Even more exciting to Bigelow is her lab's discovery of an activity in muscle cells that actually repairs this chemical modification. She says, "This repair process involves a denitrase, and our idea is that it removes the oxidatively damaged nitro group off the tyrosine." Tyrosine is a normal amino acid on a protein that is converted into nitrotyrosine by ROS. At this point, many of the details surrounding the repair process have yet to be discovered. "We're left with several significant research questions now," Bigelow says. "For example, when does this repair enzyme 'kick-in'? Does it only repair severely damaged cells under conditions of oxidative stress, or does it continually repair damage as it occurs? Does it mediate partial or total repair of the cell? What type of structural changes to damaged proteins are necessary for repair?"

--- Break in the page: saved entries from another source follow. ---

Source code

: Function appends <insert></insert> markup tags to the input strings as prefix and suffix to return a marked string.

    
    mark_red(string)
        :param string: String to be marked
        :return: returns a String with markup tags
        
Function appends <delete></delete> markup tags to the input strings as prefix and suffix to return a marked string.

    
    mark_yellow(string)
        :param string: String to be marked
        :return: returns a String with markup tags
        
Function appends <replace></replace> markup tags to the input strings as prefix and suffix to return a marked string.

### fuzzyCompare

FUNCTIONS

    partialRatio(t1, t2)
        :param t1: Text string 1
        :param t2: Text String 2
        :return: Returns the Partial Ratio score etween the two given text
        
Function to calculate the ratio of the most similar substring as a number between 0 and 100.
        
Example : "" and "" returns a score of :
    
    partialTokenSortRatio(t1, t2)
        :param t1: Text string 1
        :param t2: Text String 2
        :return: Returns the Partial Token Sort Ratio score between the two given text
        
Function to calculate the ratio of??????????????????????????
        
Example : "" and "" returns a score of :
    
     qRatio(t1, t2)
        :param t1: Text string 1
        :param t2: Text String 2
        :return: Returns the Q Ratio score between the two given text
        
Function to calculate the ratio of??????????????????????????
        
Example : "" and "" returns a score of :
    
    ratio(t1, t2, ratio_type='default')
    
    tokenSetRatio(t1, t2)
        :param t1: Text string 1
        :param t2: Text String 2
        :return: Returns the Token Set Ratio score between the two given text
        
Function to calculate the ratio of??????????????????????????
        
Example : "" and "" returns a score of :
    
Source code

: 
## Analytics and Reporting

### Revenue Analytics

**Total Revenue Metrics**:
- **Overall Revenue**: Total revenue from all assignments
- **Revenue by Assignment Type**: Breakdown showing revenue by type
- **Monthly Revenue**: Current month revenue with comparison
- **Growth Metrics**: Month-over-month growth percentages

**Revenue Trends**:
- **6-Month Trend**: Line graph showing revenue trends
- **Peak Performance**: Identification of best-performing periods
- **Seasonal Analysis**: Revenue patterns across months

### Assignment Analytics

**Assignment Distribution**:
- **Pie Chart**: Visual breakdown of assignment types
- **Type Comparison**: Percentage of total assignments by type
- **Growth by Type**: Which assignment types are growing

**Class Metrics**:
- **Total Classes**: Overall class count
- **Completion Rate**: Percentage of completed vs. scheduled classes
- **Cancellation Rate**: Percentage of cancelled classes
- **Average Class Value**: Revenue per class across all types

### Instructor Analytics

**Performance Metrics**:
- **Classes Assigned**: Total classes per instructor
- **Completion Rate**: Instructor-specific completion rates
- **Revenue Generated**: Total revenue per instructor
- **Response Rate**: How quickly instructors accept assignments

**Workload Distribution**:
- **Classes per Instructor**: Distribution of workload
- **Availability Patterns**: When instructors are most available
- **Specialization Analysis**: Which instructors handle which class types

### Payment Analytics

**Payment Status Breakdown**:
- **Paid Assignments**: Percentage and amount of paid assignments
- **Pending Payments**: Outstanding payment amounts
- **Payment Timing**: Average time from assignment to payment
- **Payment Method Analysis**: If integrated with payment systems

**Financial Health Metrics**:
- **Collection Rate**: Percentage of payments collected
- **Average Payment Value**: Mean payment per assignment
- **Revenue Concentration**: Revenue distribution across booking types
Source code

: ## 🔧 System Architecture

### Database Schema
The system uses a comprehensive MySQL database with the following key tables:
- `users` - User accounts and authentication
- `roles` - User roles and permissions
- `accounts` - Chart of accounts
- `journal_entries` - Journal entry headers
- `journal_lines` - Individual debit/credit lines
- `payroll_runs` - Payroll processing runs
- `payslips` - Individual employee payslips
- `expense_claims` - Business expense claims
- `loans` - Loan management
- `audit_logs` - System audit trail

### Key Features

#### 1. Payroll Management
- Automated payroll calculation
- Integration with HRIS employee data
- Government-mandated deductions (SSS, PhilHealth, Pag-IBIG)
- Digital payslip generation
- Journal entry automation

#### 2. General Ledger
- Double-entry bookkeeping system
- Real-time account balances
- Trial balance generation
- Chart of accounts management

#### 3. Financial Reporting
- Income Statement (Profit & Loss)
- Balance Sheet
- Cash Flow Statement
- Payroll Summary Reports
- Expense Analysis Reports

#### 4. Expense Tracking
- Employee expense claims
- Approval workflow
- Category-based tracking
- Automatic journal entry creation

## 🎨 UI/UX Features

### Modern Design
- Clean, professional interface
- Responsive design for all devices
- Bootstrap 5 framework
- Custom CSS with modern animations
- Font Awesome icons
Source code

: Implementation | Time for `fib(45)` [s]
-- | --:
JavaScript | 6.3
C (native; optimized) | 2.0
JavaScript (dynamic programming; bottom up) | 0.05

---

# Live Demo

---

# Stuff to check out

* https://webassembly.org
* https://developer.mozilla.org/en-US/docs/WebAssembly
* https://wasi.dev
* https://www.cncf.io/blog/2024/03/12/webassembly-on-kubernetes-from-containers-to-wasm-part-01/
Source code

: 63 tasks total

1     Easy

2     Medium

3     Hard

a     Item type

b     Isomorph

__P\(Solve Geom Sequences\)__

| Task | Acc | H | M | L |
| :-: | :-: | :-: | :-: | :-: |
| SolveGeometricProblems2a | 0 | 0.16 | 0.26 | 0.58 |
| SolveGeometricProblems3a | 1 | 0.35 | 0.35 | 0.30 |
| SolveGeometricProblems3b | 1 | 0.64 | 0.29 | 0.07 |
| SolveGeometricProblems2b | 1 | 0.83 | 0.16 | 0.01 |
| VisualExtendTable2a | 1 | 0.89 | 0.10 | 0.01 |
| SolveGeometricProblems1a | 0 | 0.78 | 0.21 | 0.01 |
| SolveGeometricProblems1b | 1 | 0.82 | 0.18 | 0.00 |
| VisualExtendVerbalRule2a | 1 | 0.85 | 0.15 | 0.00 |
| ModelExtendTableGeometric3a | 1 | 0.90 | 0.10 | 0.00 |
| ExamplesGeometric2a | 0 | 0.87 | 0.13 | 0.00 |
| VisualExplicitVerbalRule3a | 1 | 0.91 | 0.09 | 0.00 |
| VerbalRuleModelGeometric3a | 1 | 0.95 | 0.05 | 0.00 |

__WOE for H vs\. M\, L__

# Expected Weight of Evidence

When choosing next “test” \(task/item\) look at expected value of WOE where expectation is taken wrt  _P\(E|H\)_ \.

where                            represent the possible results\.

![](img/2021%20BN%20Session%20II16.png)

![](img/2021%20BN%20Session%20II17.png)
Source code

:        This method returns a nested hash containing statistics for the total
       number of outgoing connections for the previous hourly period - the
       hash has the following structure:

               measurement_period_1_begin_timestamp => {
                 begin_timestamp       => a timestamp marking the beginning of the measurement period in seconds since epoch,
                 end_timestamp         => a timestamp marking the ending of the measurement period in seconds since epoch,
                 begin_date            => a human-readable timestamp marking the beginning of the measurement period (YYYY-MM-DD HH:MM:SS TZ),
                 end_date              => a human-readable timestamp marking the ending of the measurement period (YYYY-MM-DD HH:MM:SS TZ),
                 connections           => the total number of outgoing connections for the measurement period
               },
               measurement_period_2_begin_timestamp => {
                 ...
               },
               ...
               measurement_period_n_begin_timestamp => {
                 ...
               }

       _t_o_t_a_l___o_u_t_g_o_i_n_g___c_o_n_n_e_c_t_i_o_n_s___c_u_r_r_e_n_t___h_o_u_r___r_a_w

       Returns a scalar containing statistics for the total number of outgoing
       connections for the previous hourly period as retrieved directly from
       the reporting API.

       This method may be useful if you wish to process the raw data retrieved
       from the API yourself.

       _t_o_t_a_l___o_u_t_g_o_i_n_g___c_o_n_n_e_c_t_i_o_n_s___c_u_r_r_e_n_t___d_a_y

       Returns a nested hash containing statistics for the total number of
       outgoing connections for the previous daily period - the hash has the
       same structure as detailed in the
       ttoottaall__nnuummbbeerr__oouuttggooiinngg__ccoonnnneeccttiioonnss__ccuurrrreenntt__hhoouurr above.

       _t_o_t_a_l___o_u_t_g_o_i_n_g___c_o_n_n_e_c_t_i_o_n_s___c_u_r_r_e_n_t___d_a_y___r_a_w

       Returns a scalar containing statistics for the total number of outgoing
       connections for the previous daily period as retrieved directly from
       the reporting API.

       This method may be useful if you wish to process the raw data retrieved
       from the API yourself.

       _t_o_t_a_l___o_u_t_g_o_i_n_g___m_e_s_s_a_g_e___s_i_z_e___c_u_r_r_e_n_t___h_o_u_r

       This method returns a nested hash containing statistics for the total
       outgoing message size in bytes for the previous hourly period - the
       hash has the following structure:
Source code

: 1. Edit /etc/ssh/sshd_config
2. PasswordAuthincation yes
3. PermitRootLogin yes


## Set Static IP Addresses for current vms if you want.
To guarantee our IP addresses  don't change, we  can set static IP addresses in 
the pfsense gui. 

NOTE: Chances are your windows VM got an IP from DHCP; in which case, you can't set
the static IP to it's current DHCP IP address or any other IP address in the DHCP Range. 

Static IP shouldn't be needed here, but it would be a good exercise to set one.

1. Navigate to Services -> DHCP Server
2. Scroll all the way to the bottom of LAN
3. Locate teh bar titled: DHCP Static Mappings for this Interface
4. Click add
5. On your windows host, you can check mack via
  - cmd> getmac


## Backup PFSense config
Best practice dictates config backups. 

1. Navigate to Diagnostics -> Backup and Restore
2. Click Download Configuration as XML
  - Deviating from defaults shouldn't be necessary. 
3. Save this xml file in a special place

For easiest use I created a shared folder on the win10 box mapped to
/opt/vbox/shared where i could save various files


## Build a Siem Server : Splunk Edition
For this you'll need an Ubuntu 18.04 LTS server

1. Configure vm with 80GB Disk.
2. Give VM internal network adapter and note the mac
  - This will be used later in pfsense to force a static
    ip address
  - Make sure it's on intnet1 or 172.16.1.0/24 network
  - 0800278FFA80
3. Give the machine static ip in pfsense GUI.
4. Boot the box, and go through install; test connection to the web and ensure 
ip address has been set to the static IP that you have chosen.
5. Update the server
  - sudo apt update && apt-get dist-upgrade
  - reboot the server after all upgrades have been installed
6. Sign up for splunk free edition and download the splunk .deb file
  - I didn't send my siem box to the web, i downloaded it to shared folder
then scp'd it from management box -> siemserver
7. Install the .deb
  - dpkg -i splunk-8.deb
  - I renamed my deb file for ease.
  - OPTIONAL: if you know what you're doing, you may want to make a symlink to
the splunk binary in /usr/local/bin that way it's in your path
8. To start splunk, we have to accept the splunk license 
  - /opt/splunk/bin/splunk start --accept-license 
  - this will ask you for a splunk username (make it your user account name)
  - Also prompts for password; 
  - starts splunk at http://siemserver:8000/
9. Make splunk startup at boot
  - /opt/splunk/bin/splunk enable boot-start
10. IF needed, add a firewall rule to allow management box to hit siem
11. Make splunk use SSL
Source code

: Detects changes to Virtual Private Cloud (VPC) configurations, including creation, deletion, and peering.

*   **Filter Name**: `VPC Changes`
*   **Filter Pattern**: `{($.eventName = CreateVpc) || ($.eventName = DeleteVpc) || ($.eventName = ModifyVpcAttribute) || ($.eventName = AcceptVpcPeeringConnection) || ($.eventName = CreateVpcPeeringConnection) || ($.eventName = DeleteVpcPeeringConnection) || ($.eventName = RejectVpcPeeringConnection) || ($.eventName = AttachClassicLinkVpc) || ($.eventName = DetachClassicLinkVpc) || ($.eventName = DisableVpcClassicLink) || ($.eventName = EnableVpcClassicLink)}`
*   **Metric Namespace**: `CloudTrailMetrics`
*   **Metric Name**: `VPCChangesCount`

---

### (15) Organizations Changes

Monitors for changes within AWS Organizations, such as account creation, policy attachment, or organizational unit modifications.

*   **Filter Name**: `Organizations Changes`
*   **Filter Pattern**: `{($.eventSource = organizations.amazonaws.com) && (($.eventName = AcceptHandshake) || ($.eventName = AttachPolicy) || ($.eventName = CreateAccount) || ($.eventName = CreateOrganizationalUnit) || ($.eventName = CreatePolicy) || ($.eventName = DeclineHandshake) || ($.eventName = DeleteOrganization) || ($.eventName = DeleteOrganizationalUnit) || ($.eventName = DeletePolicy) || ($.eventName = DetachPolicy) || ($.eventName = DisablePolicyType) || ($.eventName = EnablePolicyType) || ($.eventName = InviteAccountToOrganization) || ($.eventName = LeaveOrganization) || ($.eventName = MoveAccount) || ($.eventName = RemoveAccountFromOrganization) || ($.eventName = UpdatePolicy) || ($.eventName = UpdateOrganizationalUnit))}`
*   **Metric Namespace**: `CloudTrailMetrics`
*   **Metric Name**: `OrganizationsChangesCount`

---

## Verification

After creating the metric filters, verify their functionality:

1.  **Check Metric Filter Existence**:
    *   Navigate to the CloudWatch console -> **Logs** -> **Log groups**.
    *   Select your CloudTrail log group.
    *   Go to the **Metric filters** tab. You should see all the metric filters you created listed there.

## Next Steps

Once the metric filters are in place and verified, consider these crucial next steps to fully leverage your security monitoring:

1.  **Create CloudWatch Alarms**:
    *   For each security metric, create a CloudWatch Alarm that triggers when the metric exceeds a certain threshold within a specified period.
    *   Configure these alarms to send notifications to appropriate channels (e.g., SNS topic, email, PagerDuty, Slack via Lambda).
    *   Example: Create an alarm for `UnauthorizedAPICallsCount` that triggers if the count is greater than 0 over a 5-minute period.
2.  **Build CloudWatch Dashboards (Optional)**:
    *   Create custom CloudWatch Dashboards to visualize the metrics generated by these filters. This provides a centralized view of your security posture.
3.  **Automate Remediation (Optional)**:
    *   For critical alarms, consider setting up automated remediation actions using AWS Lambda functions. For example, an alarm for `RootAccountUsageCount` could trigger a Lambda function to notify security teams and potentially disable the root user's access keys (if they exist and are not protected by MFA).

Bigelow and her researchers also know that calcium pumps and channels are continually, albeit slowly, degraded and replaced with newly synthesized proteins to maintain cellular function in the muscle. What she would like to discover is the role these degradation-resynthesis pathways play in ridding the cell of proteins damaged by ROS. Bigelow would also like to know where, in an aging muscle cell, do the the defects that lead to the accumulation of nitrotyrosine-modified calcium pumps originate? She is also exploring whether defects exist in repair or degradation pathways, or whether the repair-degradation processes in some aging cells can no longer keep up with the amount of damage.
"Over the past six years, we've seen an increase in the number of people looking at calcium signaling in all kinds of cells, but no one has really looked at calcium signaling in the muscle cell as it relates to the aging process," Bigelow says. "My research group is part of a large, multi-investigator Program Project funded by the National Institute on Aging that allows us to pool answers with other researchers studying aspects of aging, oxidation, and calcium regulation. This makes our work both easier and more exciting."
Bigelow has been able to take advantage of the presence of considerable expertise already present at KU in both methods for analyzing chemical modifications to proteins and for the study of calcium signaling in cells.
Most importantly, the increased research into this area of calcium signaling could clear a path for a healthier life for all of us as we age.